━━ DOCUMENT TEXT

1. Allowable costs will be paid from the nonprofit school food service account to the
contractor net of all discounts, rebates and other applicable credits accruing to or received
by the contractor or any assignee under the contract, to the extent those credits are
allocable to the allowable portion of the costs billed to the school food authority;

2. The contractor must separately identify for each cost submitted for payment to the school
food authority the amount of that cost that is allowable (can be paid from the nonprofit
school food service account) and the amount that is unallowable (cannot be paid from the
nonprofit school food service account); or

3. The contractor must exclude all unallowable costs from its billing documents and certify
that only allowable costs are submitted for payment and records have been established
that maintain the visibility of unallowable costs, including directly associated costs in a
manner suitable for contract cost determination and verification;

4. The contractor’s determination of its allowable costs must be made in compliance with the
applicable departmental and program regulations and Office of Management and Budget
cost circulars;

5. The contractor must identify the amount of each discount, rebate and other applicable
credit on bills and invoices presented to the school food authority for payment and
individually identify the amount as a discount, rebate, or in the case of other applicable
credits, the nature of the credit. If approved by the state agency, the school food
authority may permit the contractor to report this information on a less frequent basis
than monthly, but no less frequently than annually;

6. The contractor must identify the method by which it will report discounts, rebates and
other applicable credits allocable to the contract that are not reported prior to conclusion
of the contract; and

7. The contractor must maintain documentation of costs and discounts, rebates and other
applicable credits, and must furnish such documentation upon request to the school food
authority, the state agency, or the department.

B. Contracts with Food Service Management Companies: Procedures for selecting and
contracting with a food service management company shall comply with guidance provided by
the NHDOE, including standard forms, procedures and timelines for solicitation, selection and
approval of proposals and contracts.

C. “Buy American” Requirement:

Under the “Buy American” provision of the National School Lunch Act (the “NSLA”), school
food authorities (SFAs) are required to purchase, to the maximum extent practicable,
domestic commodity or product. As an SFA, the District is required to comply with the “Buy
American” procurement standards set forth in 7 CFR Part 210.21(d) when purchasing
commercial food products served in the school meals programs. This requirement applies
whether the District is purchasing the products directly or when the products are purchased
by third parties on the District’s behalf (e.g., food service management companies, group
purchasing cooperatives, shared purchasing, etc.).

━━━━
━━ DATA ROWS

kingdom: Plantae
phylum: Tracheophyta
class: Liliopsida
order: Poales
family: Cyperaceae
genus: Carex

━━━━

**DIRECTIONS:** Reproduce the passage of the school food service policy above from "6. The contractor" to "proposals and contracts.".

**EXERCISE OUTPUT:**
6. The contractor must identify the method by which it will report discounts, rebates and
other applicable credits allocable to the contract that are not reported prior to conclusion
of the contract; and

7. The contractor must maintain documentation of costs and discounts, rebates and other
applicable credits, and must furnish such documentation upon request to the school food
authority, the state agency, or the department.

B. Contracts with Food Service Management Companies: Procedures for selecting and
contracting with a food service management company shall comply with guidance provided by
the NHDOE, including standard forms, procedures and timelines for solicitation, selection and
approval of proposals and contracts.